Okay, who still isn't watching American Idol? *raises hand high* Yeah, because outside of The Real World, Road Rules, Survivor, and Big Brother, I find reality TV shows to be an inbreeding of each other. I'm not watching any incestuous TV, I'm sorry. I'll just watch the parents who have different genes, thanks.
I taught my mom Chemistry today. She was half asleep, and here I was, talking about electron configuration notation while she's half snoring at the wheel. NOT a pretty picture. But the Chemistry understanding is bizzare and rare. I thought I'd be sitting there staring at it, but there's this wonderful thing you can do. It's called paying attention in class, and when you do it, you LEARN! What a concept. So while my classmates are snoring and drooling, I'm hanging onto my teacher's every word, praying that my brain can make it all work out in the end. It's all, "Chemistry is stupid," and "Chemistry sucks, man," and I'm just like, "So take Physics...we're all suffering together here. Complain in private like I do. Or go get a diary, like I also do." But I'm actually not here to complain about the Chemistry today. I'm really here to complain about the Geometry.

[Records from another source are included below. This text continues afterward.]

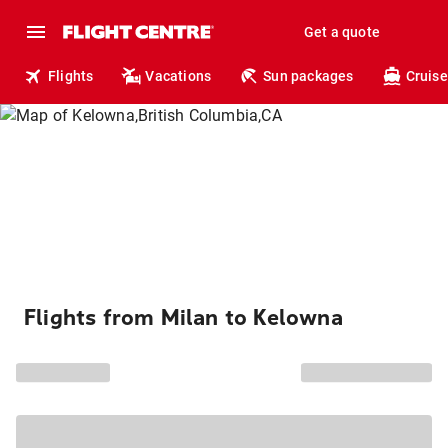
Get a quote
Flights
Vacations
Sun packages
Cruise
Flights from Milan to Kelowna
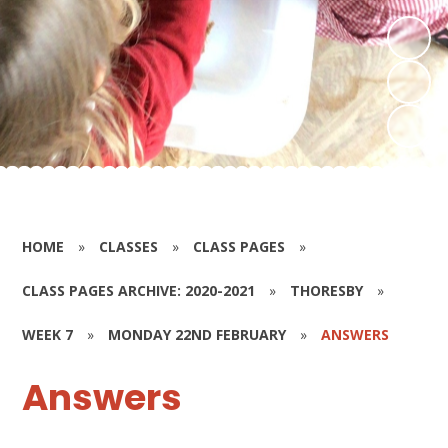
HOME
»
CLASSES
»
CLASS PAGES
»
CLASS PAGES ARCHIVE: 2020-2021
»
THORESBY
»
WEEK 7
»
MONDAY 22ND FEBRUARY
»
ANSWERS
Answers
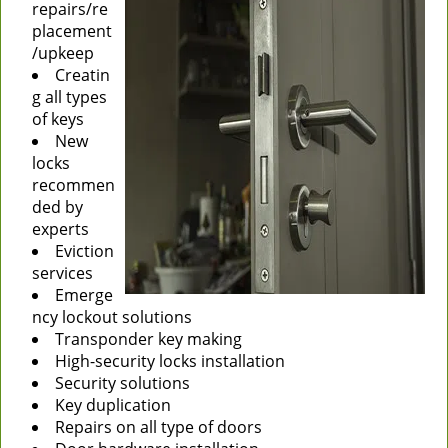
repairs/re
placement
/upkeep
Creatin
g all types
of keys
New
locks
recommen
ded by
experts
Eviction
services
Emerge
ncy lockout solutions
Transponder key making
High-security locks installation
Security solutions
Key duplication
Repairs on all type of doors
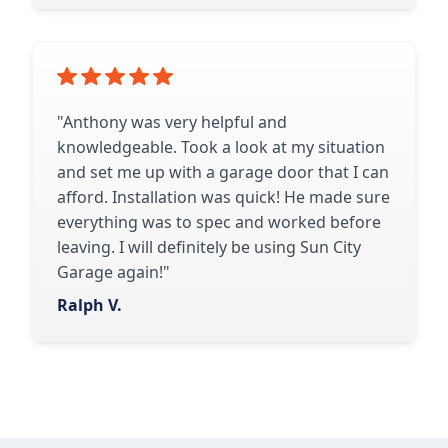
"Anthony was very helpful and
knowledgeable. Took a look at my situation
and set me up with a garage door that I can
afford. Installation was quick! He made sure
everything was to spec and worked before
leaving. I will definitely be using Sun City
Garage again!"
Ralph V.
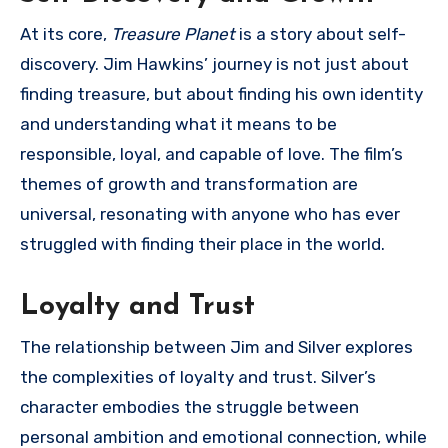
At its core,
Treasure Planet
is a story about self-
discovery. Jim Hawkins’ journey is not just about
finding treasure, but about finding his own identity
and understanding what it means to be
responsible, loyal, and capable of love. The film’s
themes of growth and transformation are
universal, resonating with anyone who has ever
struggled with finding their place in the world.
Loyalty and Trust
The relationship between Jim and Silver explores
the complexities of loyalty and trust. Silver’s
character embodies the struggle between
personal ambition and emotional connection, while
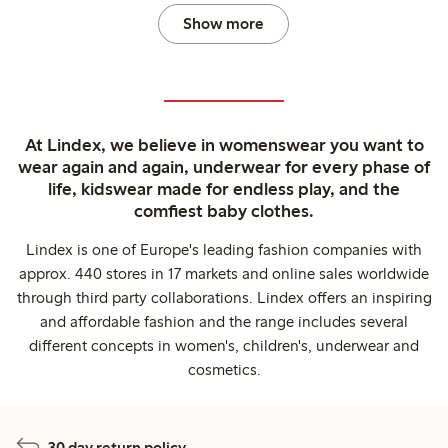
Show more
At Lindex, we believe in womenswear you want to
wear again and again, underwear for every phase of
life, kidswear made for endless play, and the
comfiest baby clothes.
Lindex is one of Europe's leading fashion companies with
approx. 440 stores in 17 markets and online sales worldwide
through third party collaborations. Lindex offers an inspiring
and affordable fashion and the range includes several
different concepts in women's, children's, underwear and
cosmetics.
30 day return policy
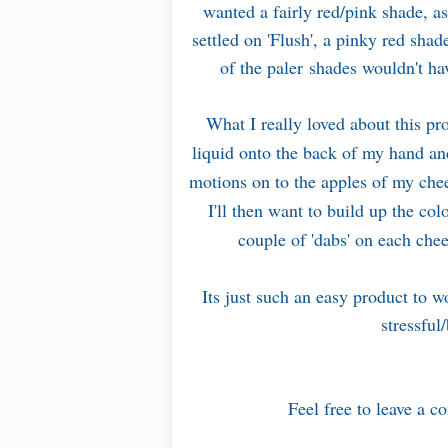
wanted a fairly red/pink shade, as
settled on 'Flush', a pinky red sha
of the paler shades wouldn't ha
What I really loved about this pro
liquid onto the back of my hand and
motions on to the apples of my chee
I'll then want to build up the co
couple of 'dabs' on each che
Its just such an easy product to w
stressful
Feel free to leave a c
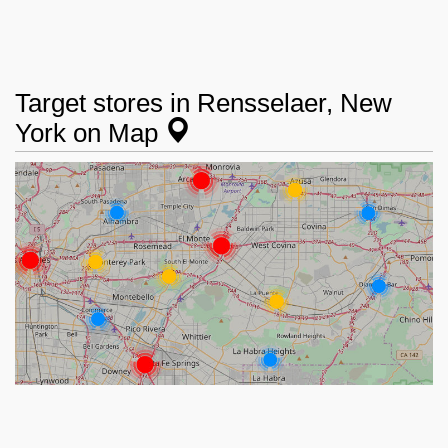
Target stores in Rensselaer, New
York on Map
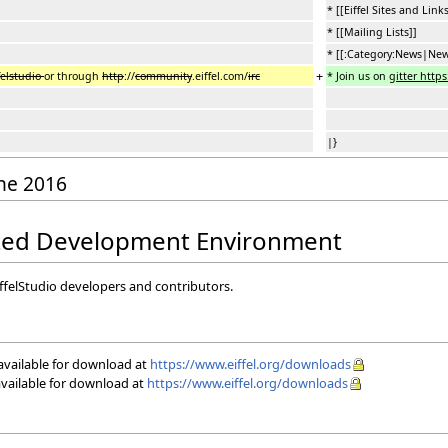
* [[Eiffel Sites and Links
* [[Mailing Lists]]
* [[:Category:News|New
+
felstudio
or through
http
://
community
.eiffel.com/
irc
* Join us on
gitter https:
|}
une 2016
rated Development Environment
iffelStudio developers and contributors.
 available for download at
https://www.eiffel.org/downloads
available for download at
https://www.eiffel.org/downloads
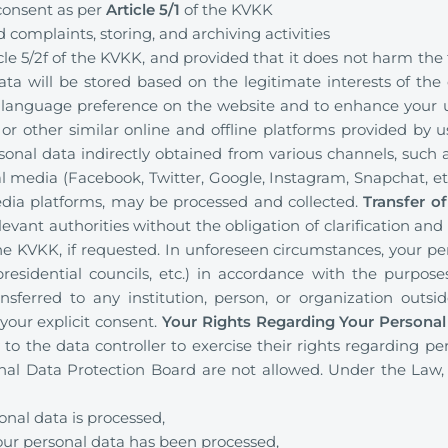
 consent as per
Article 5/1
of the KVKK
 complaints, storing, and archiving activities
cle 5/2f of the KVKK, and provided that it does not harm th
ata will be stored based on the legitimate interests of the d
anguage preference on the website and to enhance your us
 or other similar online and offline platforms provided by us
rsonal data indirectly obtained from various channels, such a
 media (Facebook, Twitter, Google, Instagram, Snapchat, etc.
dia platforms, may be processed and collected.
Transfer o
evant authorities without the obligation of clarification and
 the KVKK, if requested. In unforeseen circumstances, your p
, presidential councils, etc.) in accordance with the purpos
nsferred to any institution, person, or organization outsi
 your explicit consent.
Your Rights Regarding Your Personal
 to the data controller to exercise their rights regarding pe
nal Data Protection Board are not allowed. Under the Law,
nal data is processed,
our personal data has been processed,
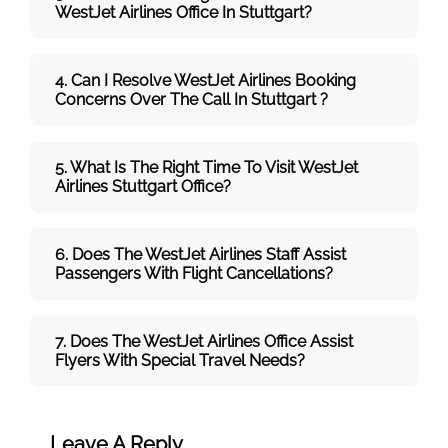
WestJet
Airlines
Office In Stuttgart?
4. Can I Resolve
WestJet
Airlines
Booking
Concerns Over The Call In Stuttgart ?
5. What Is The Right Time To Visit
WestJet
Airlines
Stuttgart
Office
?
6. Does The
WestJet
Airlines
Staff Assist
Passengers With Flight Cancellations?
7
. Does The
WestJet
Airlines
Office Assist
Flyers With Special Travel Needs?
Leave A Reply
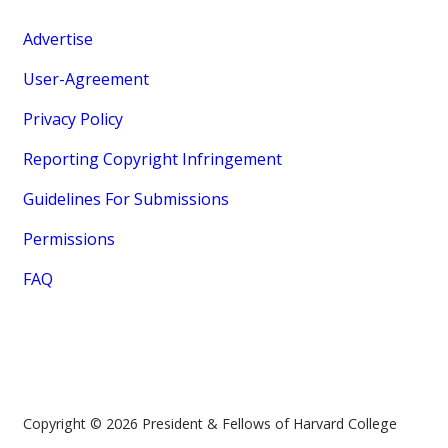
Advertise
User-Agreement
Privacy Policy
Reporting Copyright Infringement
Guidelines For Submissions
Permissions
FAQ
Copyright © 2026 President & Fellows of Harvard College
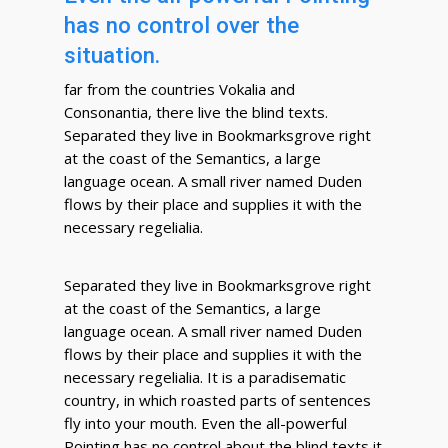
has no control over the
situation.
far from the countries Vokalia and
Consonantia, there live the blind texts.
Separated they live in Bookmarksgrove right
at the coast of the Semantics, a large
language ocean. A small river named Duden
flows by their place and supplies it with the
necessary regelialia.
Separated they live in Bookmarksgrove right
at the coast of the Semantics, a large
language ocean. A small river named Duden
flows by their place and supplies it with the
necessary regelialia. It is a paradisematic
country, in which roasted parts of sentences
fly into your mouth. Even the all-powerful
Pointing has no control about the blind texts it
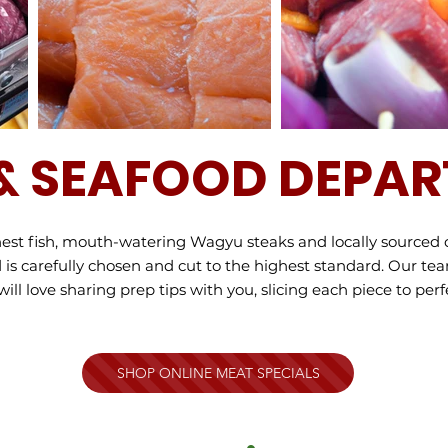
& SEAFOOD DEPA
shest fish, mouth-watering Wagyu steaks and locally sourced 
is carefully chosen and cut to the highest standard. Our te
l love sharing prep tips with you, slicing each piece to perfe
SHOP ONLINE MEAT SPECIALS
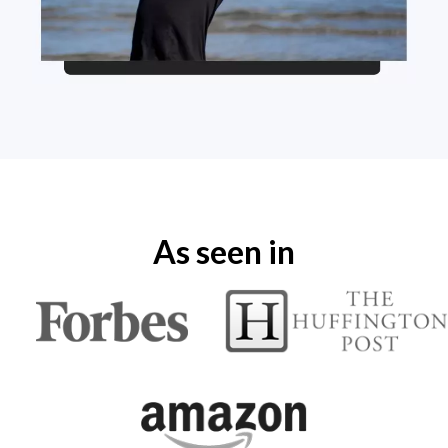
As seen in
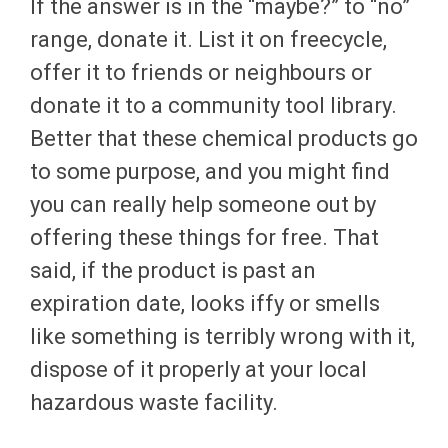
If the answer is in the “maybe?” to “no”
range, donate it. List it on freecycle,
offer it to friends or neighbours or
donate it to a community tool library.
Better that these chemical products go
to some purpose, and you might find
you can really help someone out by
offering these things for free. That
said, if the product is past an
expiration date, looks iffy or smells
like something is terribly wrong with it,
dispose of it properly at your local
hazardous waste facility.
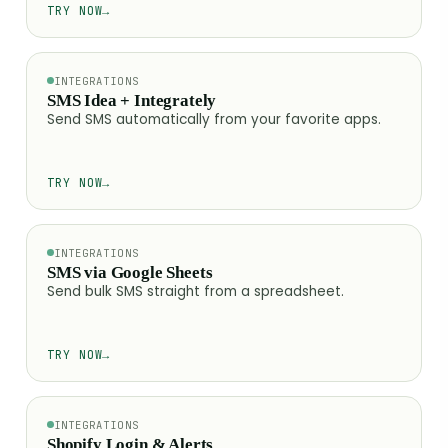
TRY NOW
→
INTEGRATIONS
SMS Idea + Integrately
Send SMS automatically from your favorite apps.
TRY NOW
→
INTEGRATIONS
SMS via Google Sheets
Send bulk SMS straight from a spreadsheet.
TRY NOW
→
INTEGRATIONS
Shopify Login & Alerts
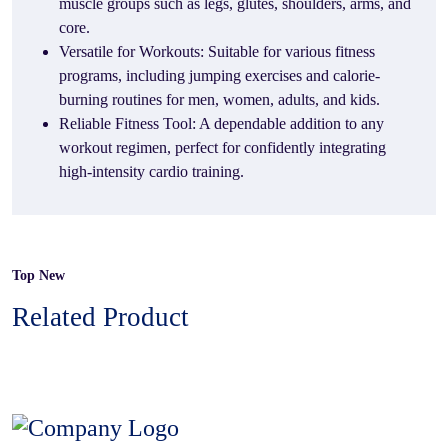
muscle groups such as legs, glutes, shoulders, arms, and
core.
Versatile for Workouts: Suitable for various fitness
programs, including jumping exercises and calorie-
burning routines for men, women, adults, and kids.
Reliable Fitness Tool: A dependable addition to any
workout regimen, perfect for confidently integrating
high-intensity cardio training.
Top New
Related Product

(Commercial break: Does anyone know what a wobbygong is?)
Anyway, the Geometry. PROOFS! Everyone's favorite subject, right? Wrong! It's supposed to be all logic and have tons to do with thinking, but no. All it does is melt my brain into mush and bring me to the brink of tears, and then the bell rings. Stupid proofs. So you're going, "Drew, quit complaining about proofs." Well, to you, I say, "Take Geometry, and then we'll chat."
Also, physics sucks so much more than chemistry. Because physics is the scientific application of calculus. And calculus blows hard.